My pulse quickened. Freedom. It sounded like freedom, even if it was wrapped in chains.
I pushed harder against the glass, as if I could somehow force myself through it, force myself closer to him.
“And when I’m done with therapy?” I dared to ask, my voice no louder than a breath.
There was another pause, the kind that gnawed at the edges of my sanity.
Then his voice came through the speaker, colder this time, sharper. “When you’re done… then, and only then, will we leave this place.”
The air seemed to rush from my lungs as my chest tightened, and the tiny flame of hope I’d nurtured withered .
I felt the floor beneath me fall away, as if I were sinking into the darkness of this house all over again.
Leave this place… The words tasted like poison. Because I had to go through hell first. The therapy. The memories. The red couch.
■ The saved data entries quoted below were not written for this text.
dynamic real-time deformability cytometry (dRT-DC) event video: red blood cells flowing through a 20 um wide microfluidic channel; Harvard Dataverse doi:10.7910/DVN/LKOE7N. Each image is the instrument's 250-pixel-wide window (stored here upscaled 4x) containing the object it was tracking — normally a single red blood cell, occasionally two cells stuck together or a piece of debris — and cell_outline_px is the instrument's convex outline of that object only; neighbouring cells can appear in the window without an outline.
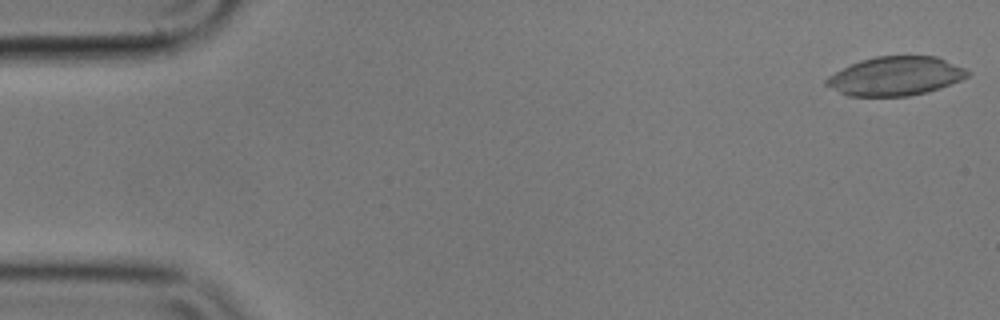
{"species": "common noctule bat (a hibernating species)", "species_latin": "Nyctalus noctula", "temperature_condition": "cold", "stored_images_in_passage": 57, "camera_frame_rate_fps": 3000, "um_per_image_px": 0.085, "animal": {"sex": "male", "body_mass_g": 17.9}, "frame": {"image": 1, "passage_image": 1, "time_ms": 0.0, "image_size_px": [1000, 320], "cell_outline_px": [[972, 72], [968, 76], [960, 80], [940, 88], [928, 92], [908, 96], [848, 96], [824, 84], [824, 80], [828, 76], [860, 60], [876, 56], [936, 56], [964, 68]], "centroid_in_image_um": [76.13, 6.47], "position_along_channel_um": 8.9, "area_um2": 31.85}}
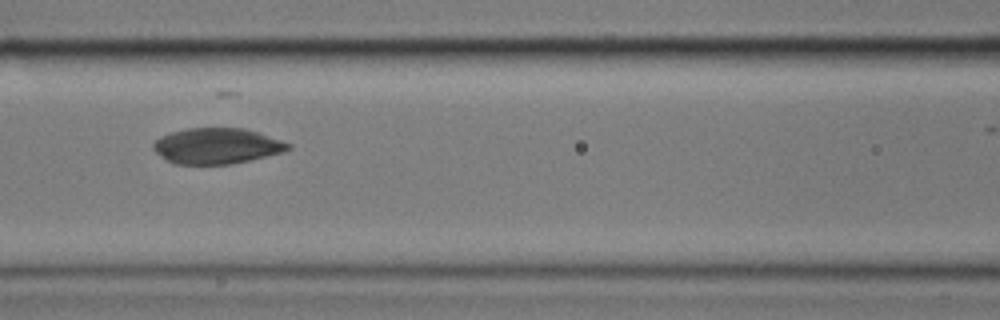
{"frame": {"image": 2, "passage_image": 24, "time_ms": 7.667, "image_size_px": [1000, 320], "cell_outline_px": [[292, 148], [284, 152], [232, 164], [176, 164], [160, 156], [152, 148], [152, 144], [160, 136], [172, 132], [188, 128], [244, 128], [292, 144]], "centroid_in_image_um": [18.43, 12.41], "position_along_channel_um": 148.2, "area_um2": 27.98}}
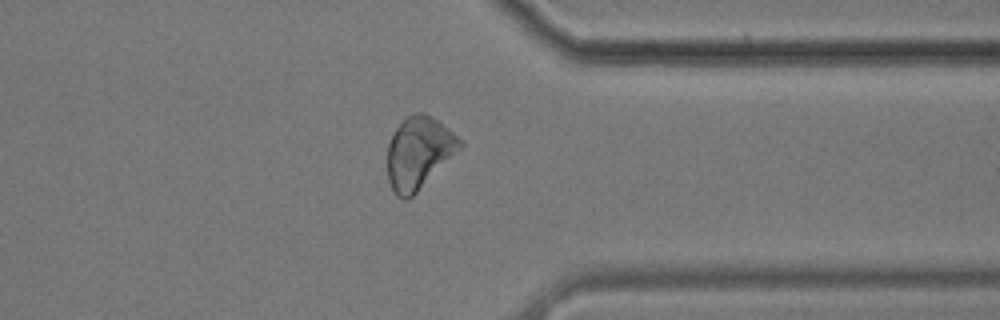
{"frame": {"image": 3, "passage_image": 44, "time_ms": 14.333, "image_size_px": [1000, 320], "cell_outline_px": [[464, 144], [408, 200], [404, 200], [396, 196], [388, 180], [388, 144], [396, 128], [408, 116], [416, 112], [424, 112], [448, 128], [464, 140]], "centroid_in_image_um": [35.59, 12.98], "position_along_channel_um": 375.8, "area_um2": 29.88}}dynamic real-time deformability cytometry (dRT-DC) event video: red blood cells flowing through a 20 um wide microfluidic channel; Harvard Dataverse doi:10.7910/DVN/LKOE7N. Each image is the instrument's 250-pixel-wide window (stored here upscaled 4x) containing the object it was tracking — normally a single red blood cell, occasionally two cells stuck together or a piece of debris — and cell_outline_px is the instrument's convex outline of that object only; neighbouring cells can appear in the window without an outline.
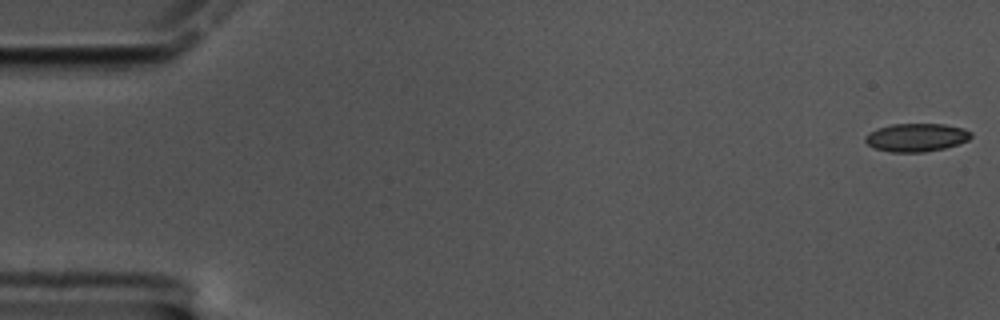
{"species": "common noctule bat (a hibernating species)", "species_latin": "Nyctalus noctula", "temperature_condition": "cold", "stored_images_in_passage": 60, "camera_frame_rate_fps": 3000, "um_per_image_px": 0.085, "animal": {"sex": "male", "body_mass_g": 17.5, "forearm_length_mm": 52.3}, "frame": {"image": 1, "passage_image": 1, "time_ms": 0.0, "image_size_px": [1000, 320], "cell_outline_px": [[972, 136], [968, 140], [944, 148], [924, 152], [892, 152], [876, 148], [868, 144], [864, 140], [864, 136], [876, 128], [892, 124], [944, 124], [964, 128], [972, 132]], "centroid_in_image_um": [77.89, 11.67], "position_along_channel_um": 7.1, "area_um2": 17.34}}
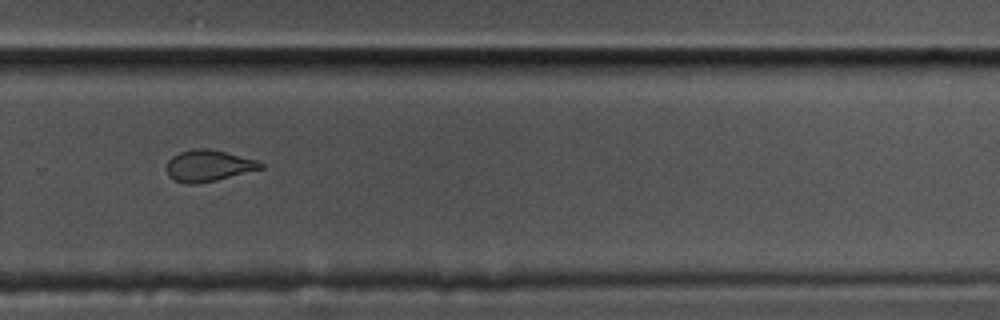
{"frame": {"image": 2, "passage_image": 41, "time_ms": 13.333, "image_size_px": [1000, 320], "cell_outline_px": [[264, 168], [216, 180], [196, 184], [184, 184], [172, 180], [168, 176], [168, 160], [172, 156], [180, 152], [192, 148], [212, 148], [228, 152], [256, 160], [264, 164]], "centroid_in_image_um": [17.71, 14.08], "position_along_channel_um": 312.1, "area_um2": 17.4}}
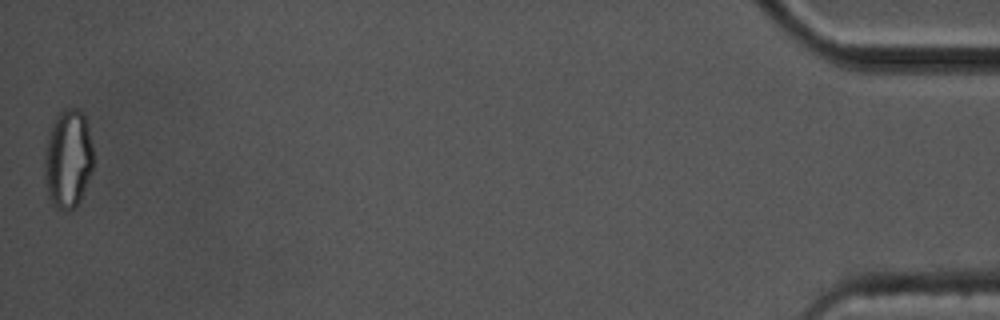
{"frame": {"image": 3, "passage_image": 60, "time_ms": 19.667, "image_size_px": [1000, 320], "cell_outline_px": [[92, 168], [80, 200], [76, 208], [68, 212], [64, 212], [56, 208], [52, 204], [48, 196], [44, 180], [44, 152], [52, 124], [56, 116], [64, 108], [76, 108], [84, 112], [92, 144]], "centroid_in_image_um": [5.76, 13.54], "position_along_channel_um": 429.4, "area_um2": 28.38}, "authors_computed_cell_mechanics": {"area_um2": 17.918, "velocity_mm_per_s": 3.3434, "shape_relaxation_time_tau1_ms": 5.8254, "shape_relaxation_time_tau2_ms": 1.6655, "deformation_change_tau1": 0.1346, "deformation_change_tau2": 0.0819}}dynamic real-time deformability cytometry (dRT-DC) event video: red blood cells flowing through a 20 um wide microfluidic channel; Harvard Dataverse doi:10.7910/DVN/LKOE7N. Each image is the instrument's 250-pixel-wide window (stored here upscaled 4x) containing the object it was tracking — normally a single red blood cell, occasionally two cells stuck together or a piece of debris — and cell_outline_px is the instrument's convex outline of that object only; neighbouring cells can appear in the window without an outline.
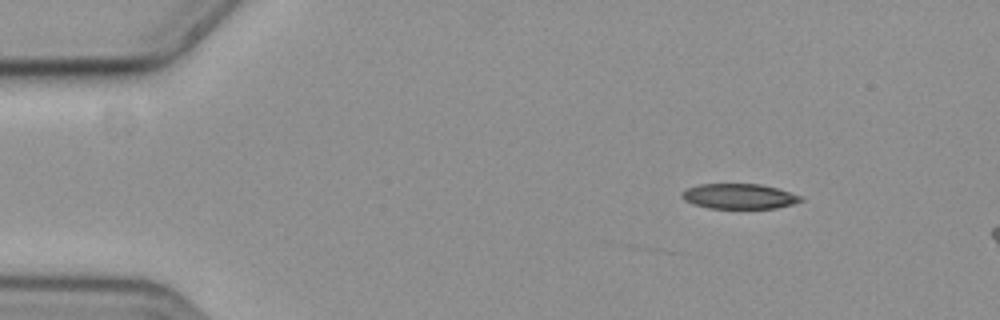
{"species": "common noctule bat (a hibernating species)", "species_latin": "Nyctalus noctula", "temperature_condition": "cold", "stored_images_in_passage": 8, "camera_frame_rate_fps": 3000, "um_per_image_px": 0.085, "animal": {"sex": "female", "body_mass_g": 19.3, "forearm_length_mm": 54.1}, "frame": {"image": 1, "passage_image": 1, "time_ms": 0.0, "image_size_px": [1000, 320], "cell_outline_px": [[804, 200], [792, 204], [776, 208], [708, 208], [692, 204], [684, 200], [680, 196], [688, 188], [700, 184], [760, 184], [776, 188], [800, 196]], "centroid_in_image_um": [62.8, 16.69], "position_along_channel_um": 22.2, "area_um2": 17.22}}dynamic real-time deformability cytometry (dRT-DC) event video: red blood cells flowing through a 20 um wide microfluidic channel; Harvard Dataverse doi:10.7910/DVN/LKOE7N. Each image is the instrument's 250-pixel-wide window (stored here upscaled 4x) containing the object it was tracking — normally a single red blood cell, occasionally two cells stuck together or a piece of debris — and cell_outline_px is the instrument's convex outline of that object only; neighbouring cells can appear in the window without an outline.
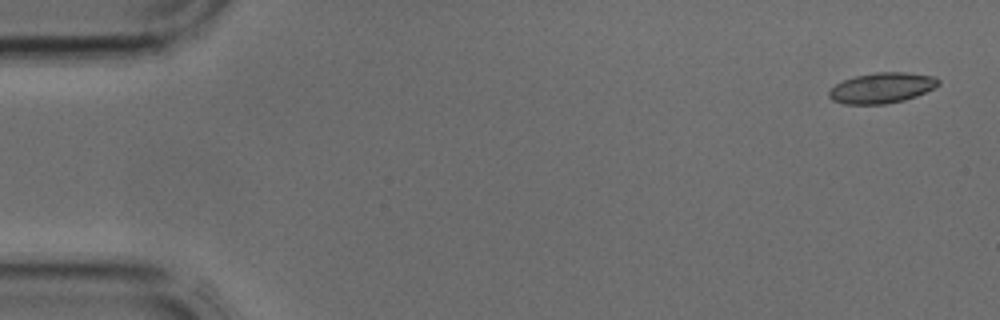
{"species": "common noctule bat (a hibernating species)", "species_latin": "Nyctalus noctula", "temperature_condition": "cold", "stored_images_in_passage": 3, "camera_frame_rate_fps": 3000, "um_per_image_px": 0.085, "animal": {"sex": "male", "body_mass_g": 17.9, "forearm_length_mm": 54.2}, "frame": {"image": 1, "passage_image": 1, "time_ms": 0.0, "image_size_px": [1000, 320], "cell_outline_px": [[940, 84], [916, 96], [904, 100], [884, 104], [844, 104], [832, 100], [828, 96], [828, 92], [836, 84], [844, 80], [856, 76], [876, 72], [904, 72], [936, 76], [940, 80]], "centroid_in_image_um": [74.96, 7.47], "position_along_channel_um": 10.0, "area_um2": 19.36}}
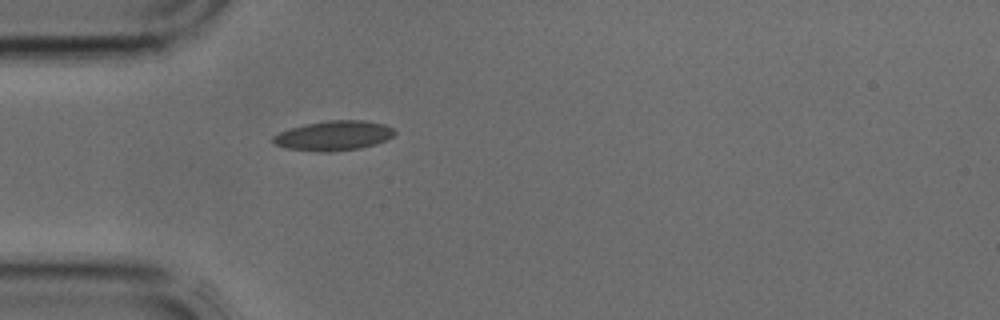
{"frame": {"image": 2, "passage_image": 3, "time_ms": 0.667, "image_size_px": [1000, 320], "cell_outline_px": [[396, 132], [392, 136], [376, 144], [360, 148], [332, 152], [320, 152], [288, 148], [276, 144], [272, 140], [272, 136], [288, 128], [304, 124], [328, 120], [364, 120], [384, 124], [392, 128]], "centroid_in_image_um": [28.35, 11.52], "position_along_channel_um": 56.6, "area_um2": 21.04}}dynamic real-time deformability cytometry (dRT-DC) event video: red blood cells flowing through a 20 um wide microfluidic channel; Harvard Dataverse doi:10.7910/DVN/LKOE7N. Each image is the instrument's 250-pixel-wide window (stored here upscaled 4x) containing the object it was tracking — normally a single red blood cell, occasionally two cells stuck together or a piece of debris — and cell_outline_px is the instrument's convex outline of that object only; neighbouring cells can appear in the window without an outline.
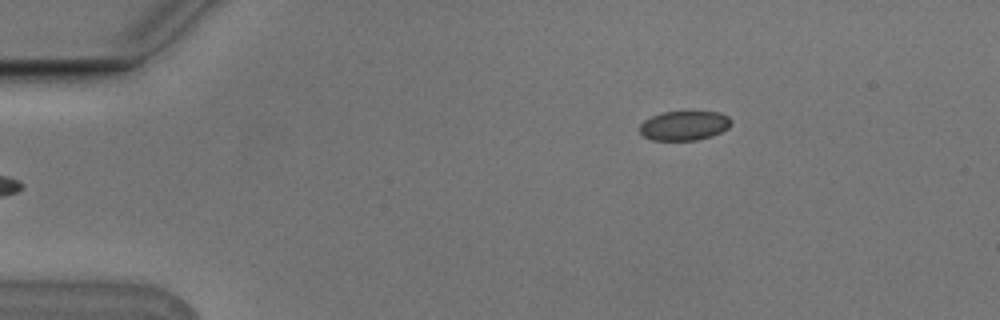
{"species": "Egyptian fruit bat (a non-hibernating species)", "species_latin": "Rousettus aegyptiacus", "temperature_condition": "cold", "stored_images_in_passage": 5, "camera_frame_rate_fps": 3000, "um_per_image_px": 0.085, "animal": {"sex": "male"}, "frame": {"image": 1, "passage_image": 5, "time_ms": 1.333, "image_size_px": [1000, 320], "cell_outline_px": [[732, 124], [728, 128], [712, 136], [696, 140], [652, 140], [644, 136], [640, 132], [640, 124], [644, 120], [652, 116], [664, 112], [720, 112], [728, 116], [732, 120]], "centroid_in_image_um": [58.18, 10.68], "position_along_channel_um": 26.8, "area_um2": 15.66}}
Panic crawled up my throat. Already I could feel the cursed velvet beneath my fingertips, could already smell the drug seeping into my skin, my mind, making me lose control.
My stomach twisted as the thought of those buried memories surfacing made my blood run cold.
How could I face that room again? How could I face the things I wasn’t ready to remember?
But I had no choice. Ty was making sure of that, bending me until I would break.
I forced myself to breathe, to pull air into my lungs even though everything inside me screamed to run, to fight, to get away.
Maybe, just maybe, if I agreed to this, if I went through the therapy, Scáth would come back to the surface. Maybe it would awaken him, bring him back to me. I had to believe that.
I bit down on the wave of nausea and nodded, barely managing to choke out the words.
“Okay.” It was a whisper of defeat. “I’ll go back to therapy.”